Wake Me Up When September Ends: Wishing Your Life Away

Sunset rays on a Lemurian crystal; photo copyrighted by Lorna Tedder

It’s been a long time since I’ve met anyone I was romantically interested in who could sustain multiple Life-Death-and-the-Universe discussions but let’s just say that this particular man is like sweet tea made with real sugar on a hot South Georgia dog day:  a little old-fashioned, very sweet, and totally refreshing.  I very much appreciate men who are my intellectual match and are non-judgmental, both for who they are and for the incredible epiphanies they bring to me.

This September has been particularly crazy with the Fiscal Yearend and slashing through as many projects in a single day as I usually do in an entire month…and I’m no slacker over the course of a month, either.  It’s a mental and physical strain and I almost find myself wishing that September were over and done with so I can get some rest.  It’s also been a difficult week for me emotionally–not that I’ve told him this–because I’ve been forced to work through some old issues and he doesn’t let me get away with changing the subject or not answering.  I’ve had to search my feelings on several past issues just to answer in an intelligent way and unwittingly he’s helped me slot some old experiences and why certain relationships failed…and why I’m glad now that they failed.

In short, Sweet Tea makes me think, and that’s something most men don’t do for me.  Two discusssions brought me to these conclusions:

  1. We spend so much of our lives planning for a distant future.  If we’re not happy where we are now, instead of fixing it, we dream about the day…maybe years from now…when life is finally better.
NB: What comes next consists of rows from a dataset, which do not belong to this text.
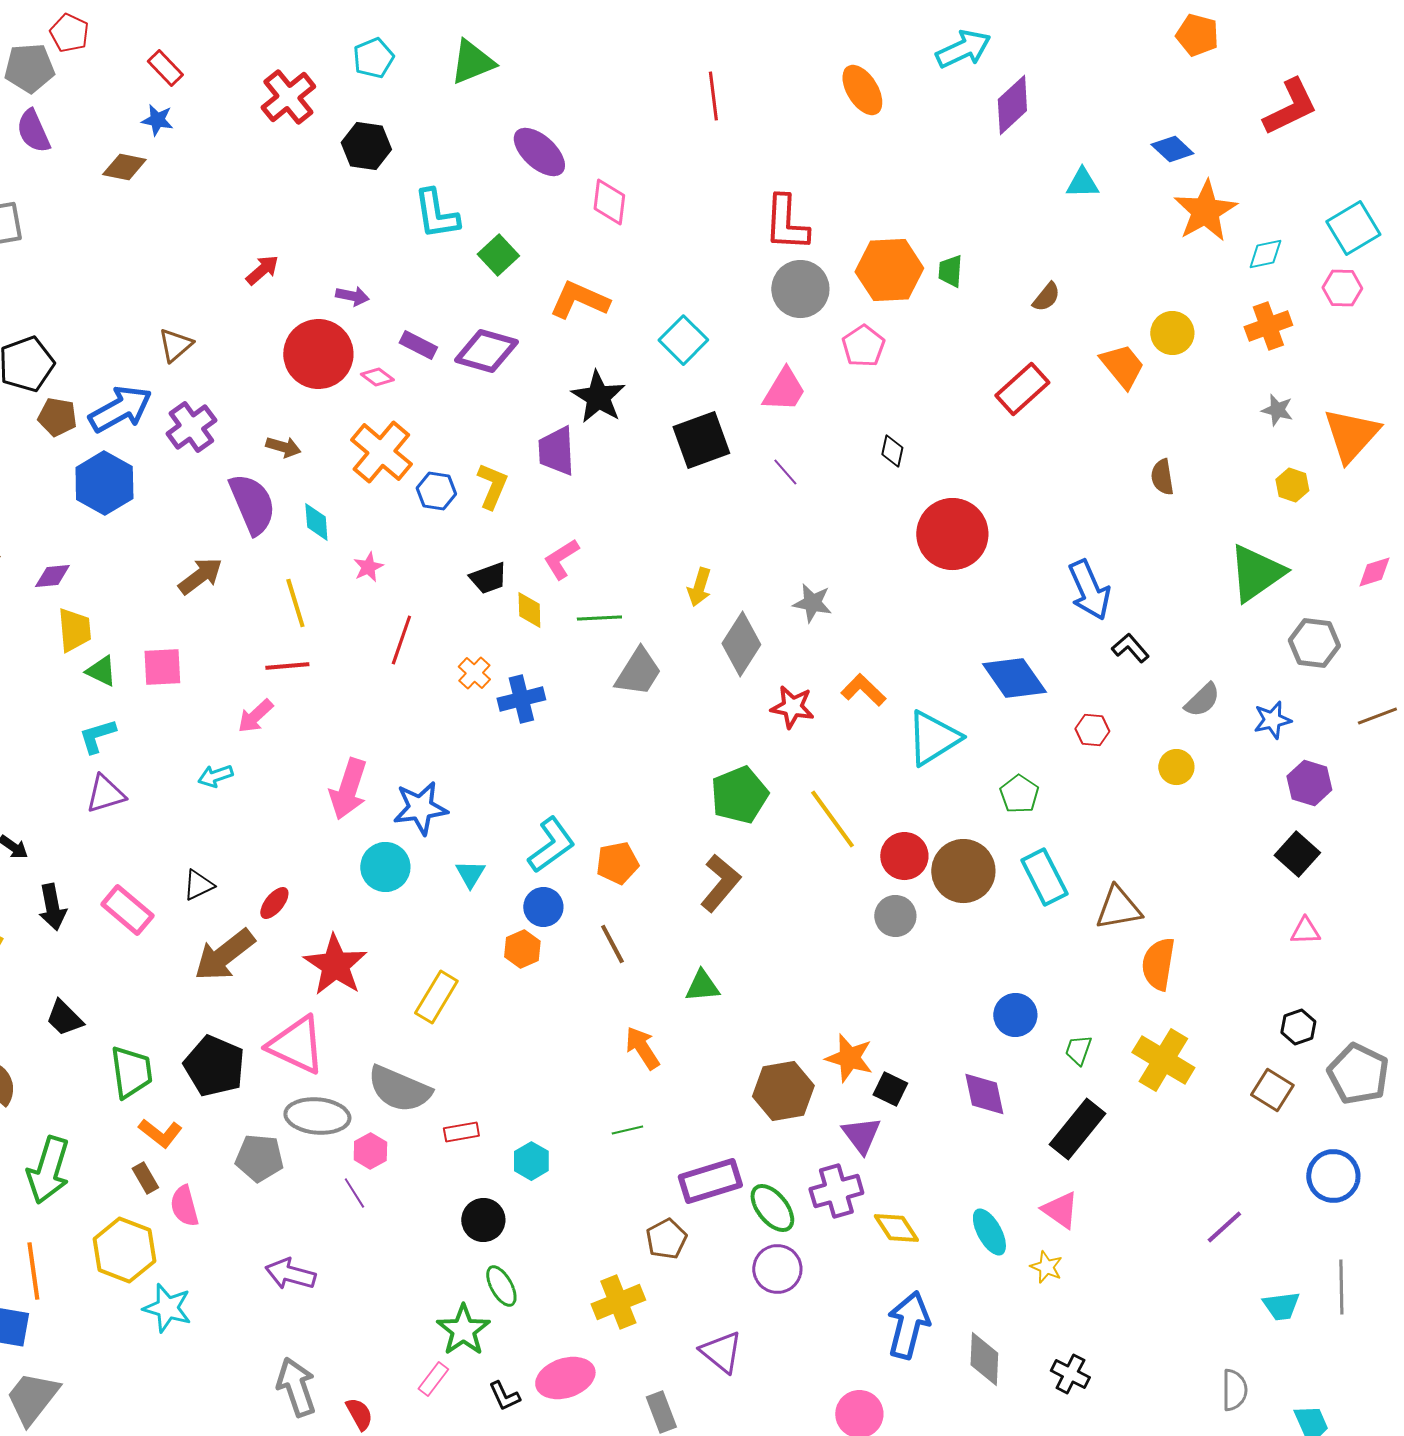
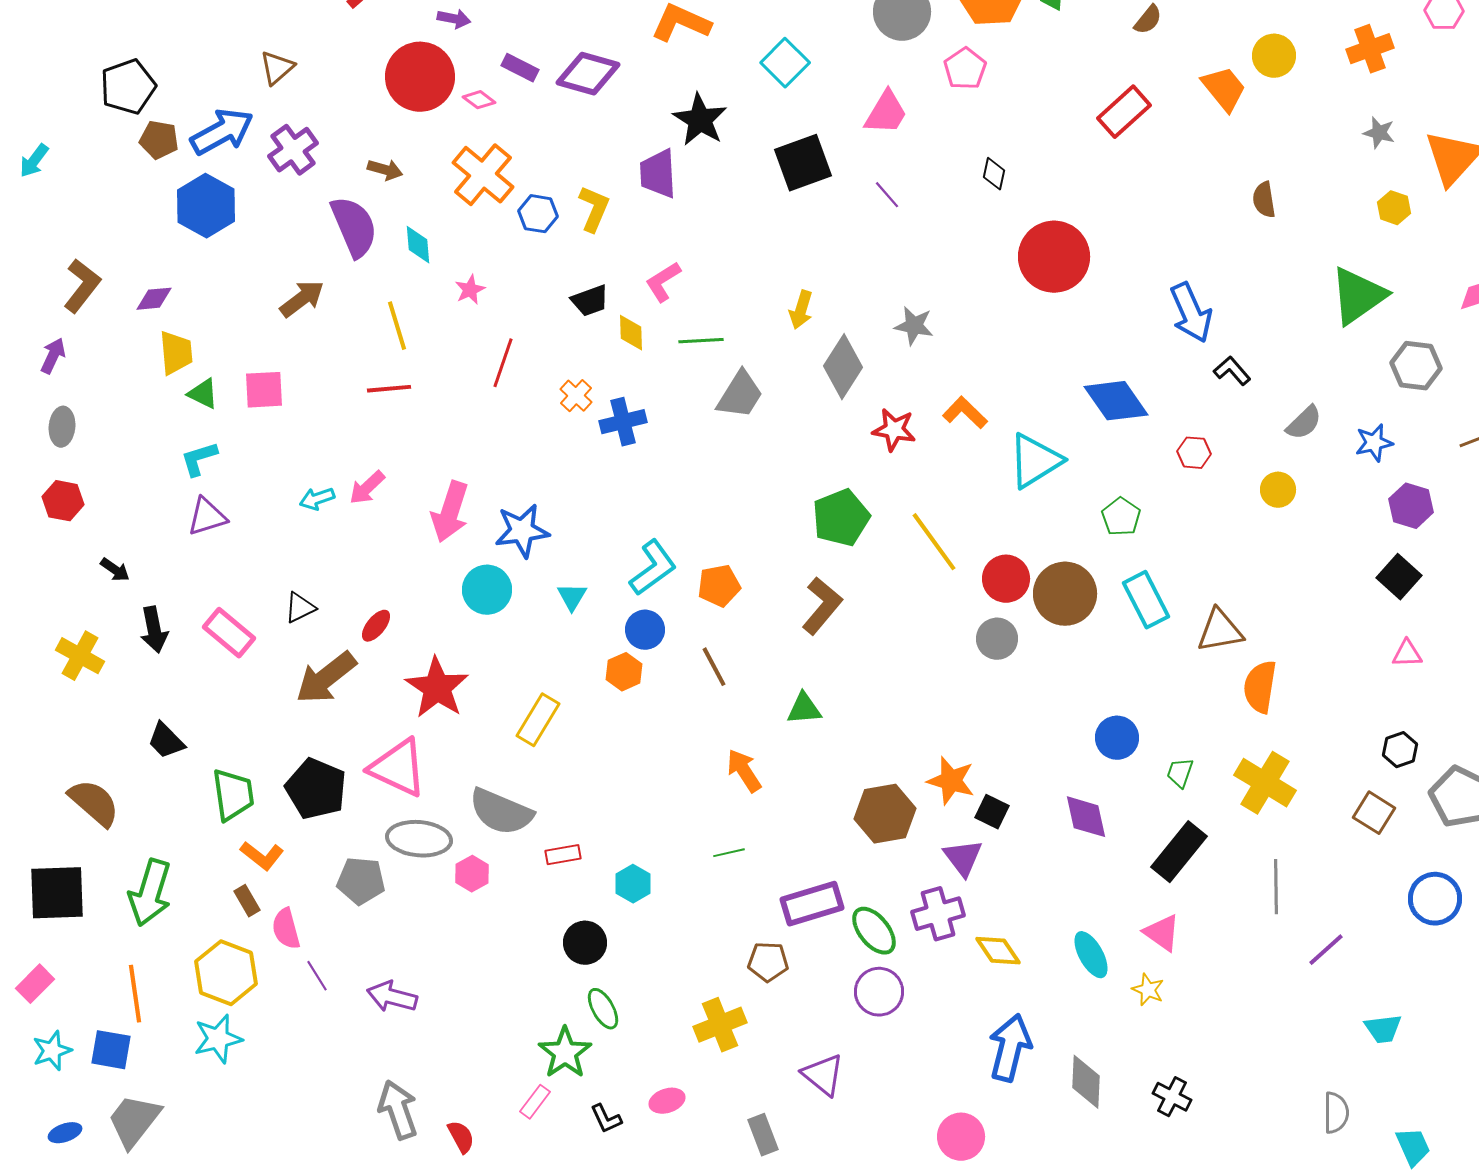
pink arrow: (255, 716) -> (367, 488), moved
purple line: (354, 1193) -> (317, 976), moved
brown pentagon: (666, 1239) -> (768, 962), turned 30
gray line: (1341, 1287) -> (1276, 887), moved
cyan star: (167, 1308) -> (218, 1039), moved, turned -30
pink ellipse: (565, 1378) -> (667, 1101), size x0.6

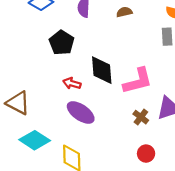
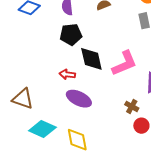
black pentagon: (62, 43) -> (71, 34), moved, turned -30
brown cross: (141, 117) -> (132, 106), moved

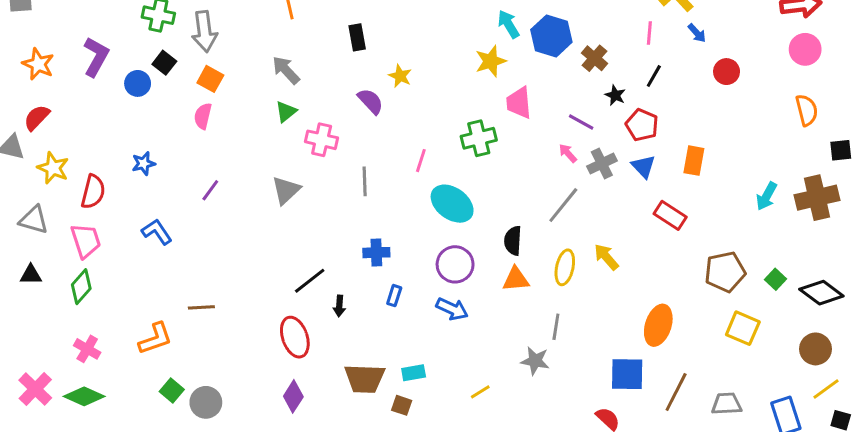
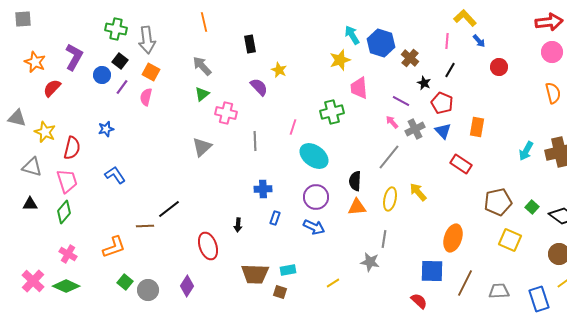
red semicircle: (37, 118) -> (52, 88), moved
purple line: (210, 190) -> (122, 87), moved
black line: (310, 281) -> (169, 209), moved
purple diamond: (293, 396) -> (187, 286), moved

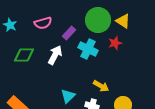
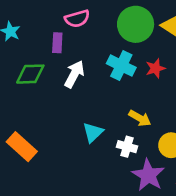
pink semicircle: (43, 23) -> (77, 19), moved
purple rectangle: (69, 33) -> (57, 43), moved, turned -40
red star: (115, 43) -> (155, 68), moved

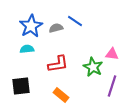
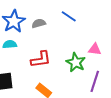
blue line: (75, 21) -> (69, 16), moved

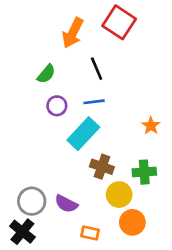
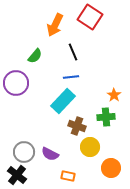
purple circle: (57, 106) -> (16, 83), moved, size x1.6
green cross: (144, 172) -> (106, 117), moved
orange circle: (132, 222) -> (111, 168), moved

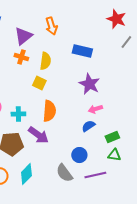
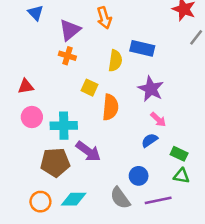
yellow semicircle: (45, 61) -> (115, 61), moved
pink arrow: (95, 109) -> (158, 119), turned -120
orange semicircle: (49, 111) -> (110, 107), moved
cyan cross: (18, 114) -> (64, 126), size x1.5
green rectangle: (112, 137) -> (179, 154), turned 48
cyan diamond: (26, 174) -> (74, 199), turned 45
By wishing to be in the future, we wish our present away.  We wish our lives away.  Yet, wherever we stand, we look back at what we consider wasted time and we regret that we wasted it.  That wasted time in the past–when we could have been having fun or doing more enjoyable work or in a better relationship–is the same as the present we wish away.
  2. I’m at a place in my life where I don’t wish for some magical, golden future when everything is oh-so-perfect and focus on that future while the present is gods-awful bad.  As I explained to Sweet Tea, it’s like that glowing ball of happiness in the future that other people run to is something that’s inside me right now and as I move forward into the future, I take it there with me.  There’s no big something in the future that will make it all better–just me in the present, at one with my joy, moving gleefully into the future with it rather than chasing it.

Wishing away your life?  Bad!  Men who make me think?  Good!